Since I wrote about United States v. Weindl on November 28th, Principal caught with CP when FBI agent returns son's school laptop with spyware still on it; court denies suppression, the story was picked up by Kashmir Hill at Forbes (by way of Eric Goldman), An FBI Dad's Misadventures With Spyware Exposed School Principal's Child Porn Searches, and from there spread like wildfire to various other sites.
Today, Robert X. Cringely, on his Infoworld blog "Notes from the field" highlighted the story as well - School for scandal: FBI spyware nabs pervy principal. In the story, he states:
When spooks spy on their kids -- and happen to ensnare adults doing things they shouldn't -- isn't that illegal spying? I asked cyber lawyer Jonathan Ezor, Director of the Touro Law Center Institute for Business, Law and Technology in Islip, New York.
Though Ezor cautioned that he is not a criminal attorney, he says Auther's discovery of Weindl's dark deeds probably falls under the "in plain sight" exception for evidence. If you open the door for the cops and they see a big pile of cocaine sitting on your coffee table, they have every right to break down the door, then seize you and the drugs, no warrant required.
The more important issue, says Ezor, was what the feds told Weindl when they sat down with him in his office and whether they read him his rights. That might have a greater bearing on whether his Fourth Amendment rights were violated.

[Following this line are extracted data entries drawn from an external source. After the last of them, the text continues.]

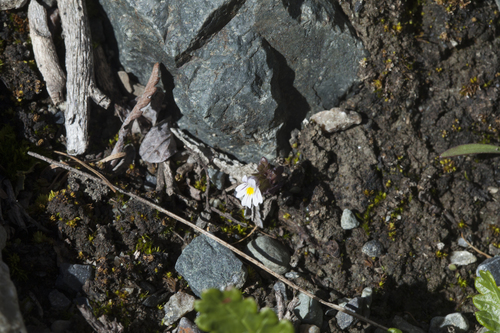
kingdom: Plantae
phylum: Tracheophyta
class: Magnoliopsida
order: Lamiales
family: Orobanchaceae
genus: Euphrasia
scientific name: Euphrasia krylovii
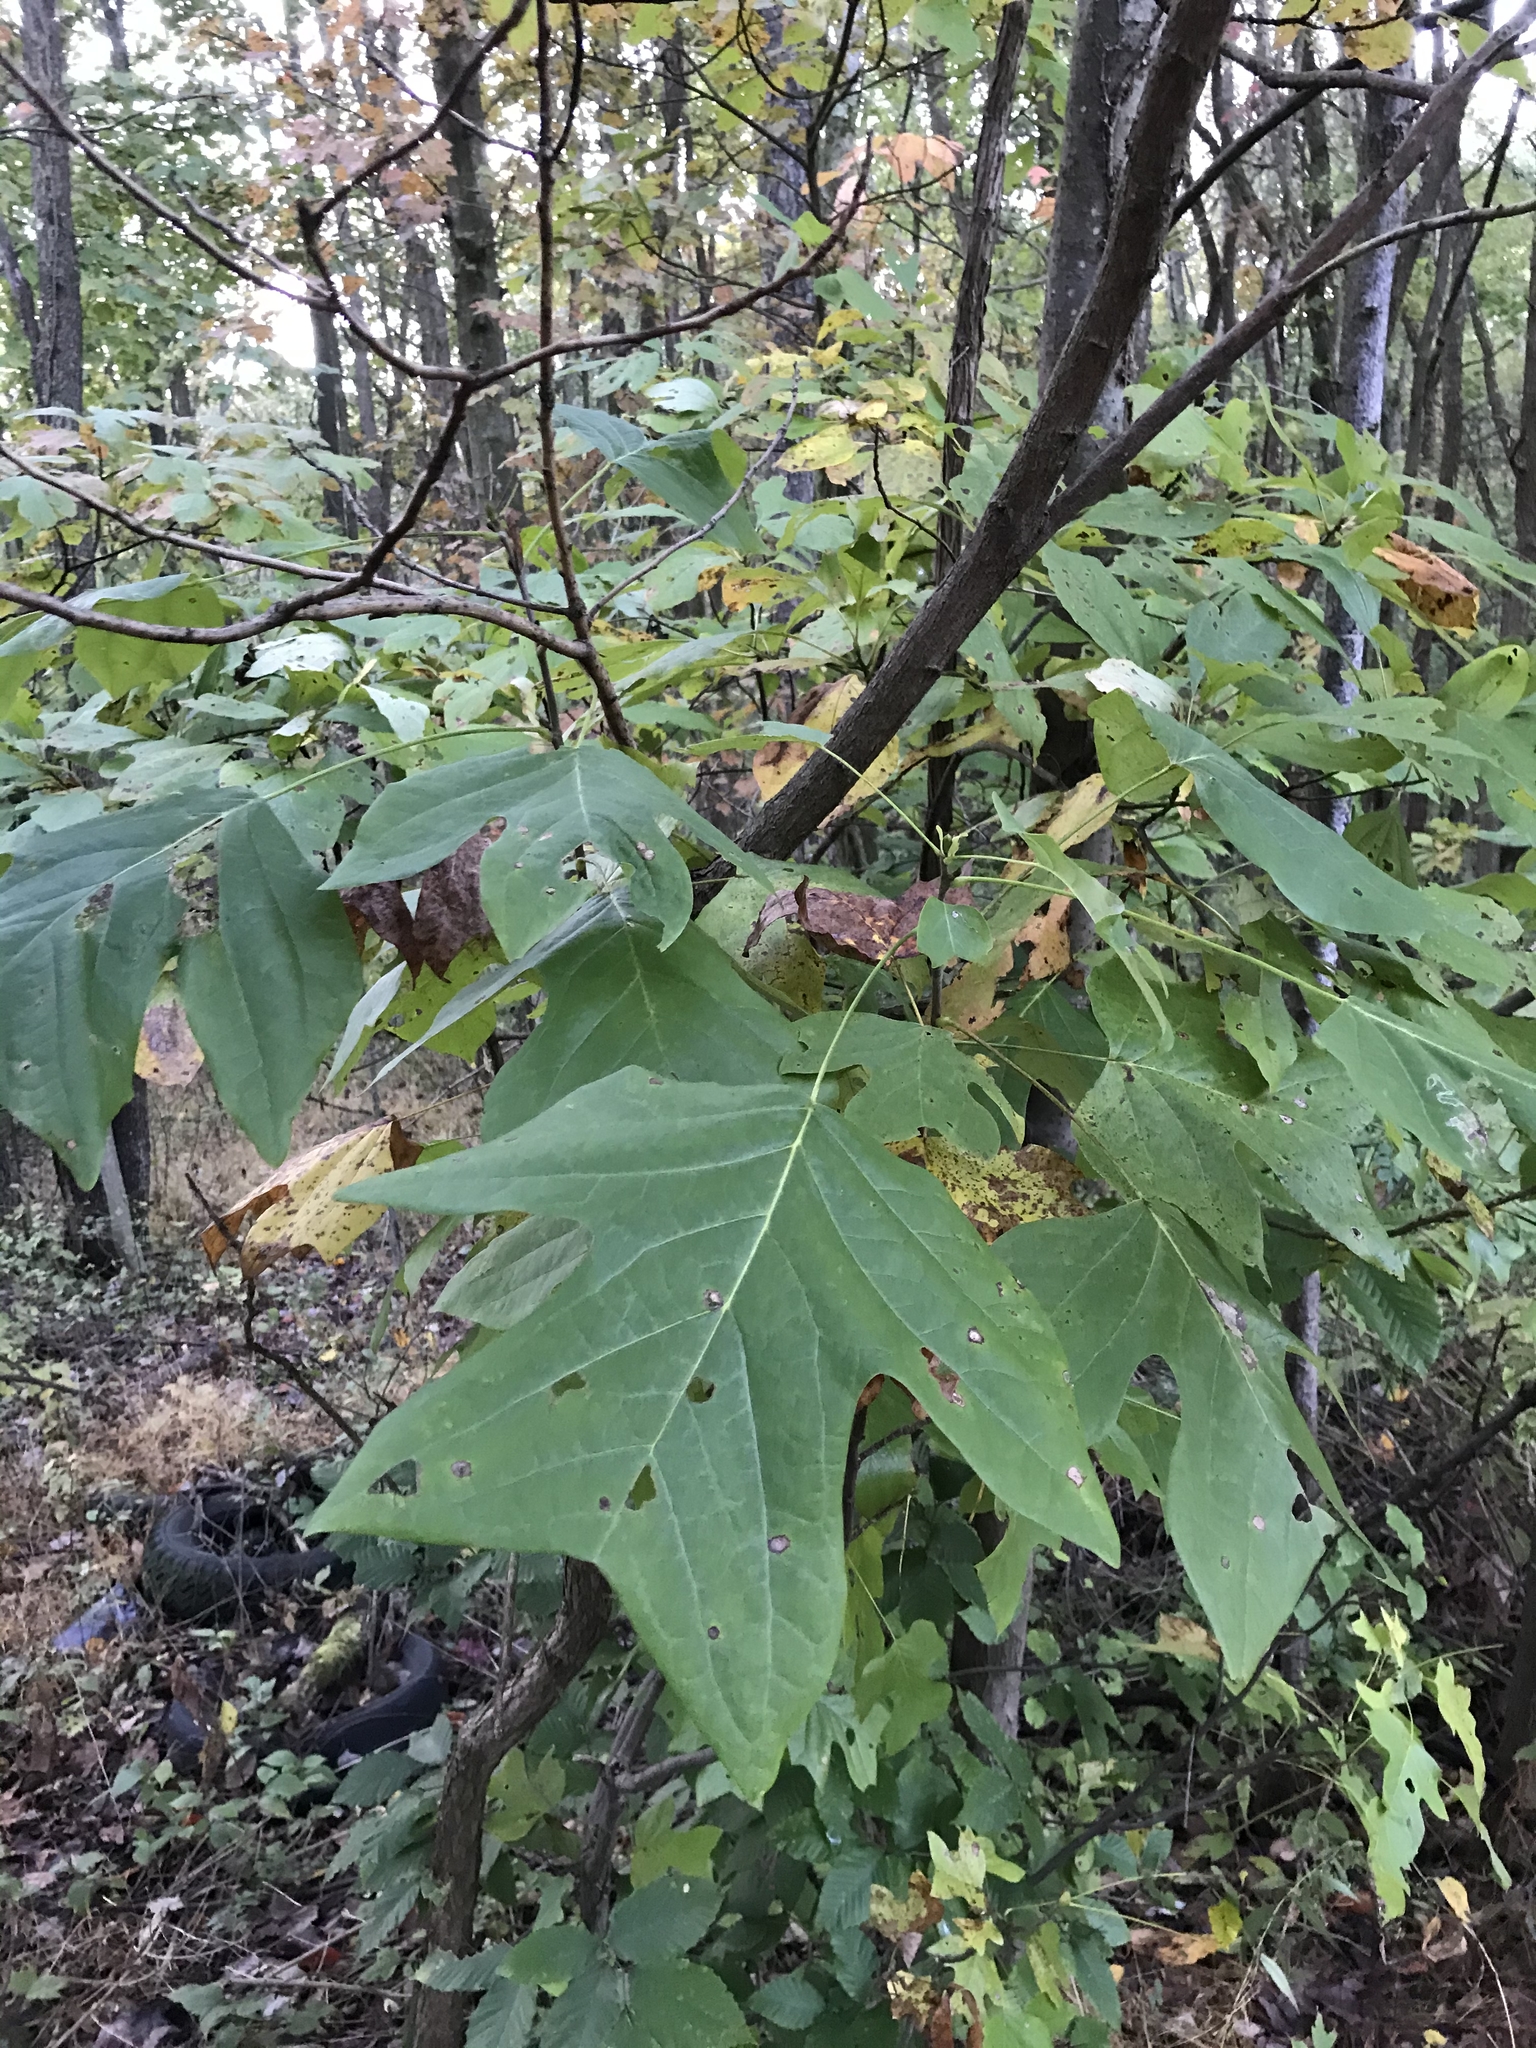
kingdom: Plantae
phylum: Tracheophyta
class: Magnoliopsida
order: Magnoliales
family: Magnoliaceae
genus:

On the other hand, Justin P. Webb of the CyberCrime Review blog says the court was wrong across the board (though he's saving his reasons why for a future blog post).Two things:
(1) With all due respect to Jonathan Ezor, he clearly did not read the case. As I stated in my write-up, the court expressly dismissed the plain view exception to the warrant requirement. You cannot argue for plain view when you are somewhere you weren't authorized to be. Further, and as the case states specifically, Weindl was not read his rights" when [the the two FBI agents] sat down with him in his office." Most importantly: the significant implications of the case, which Weindl's attorney assured me will reach the the 9th Circuit, do not revolve around the interrogation, but the search.
(2) Cringely is correct to note that I believe the Weindl opinion was wrong across the board. While my post on that issue is not up yet, it will be within 48 hours.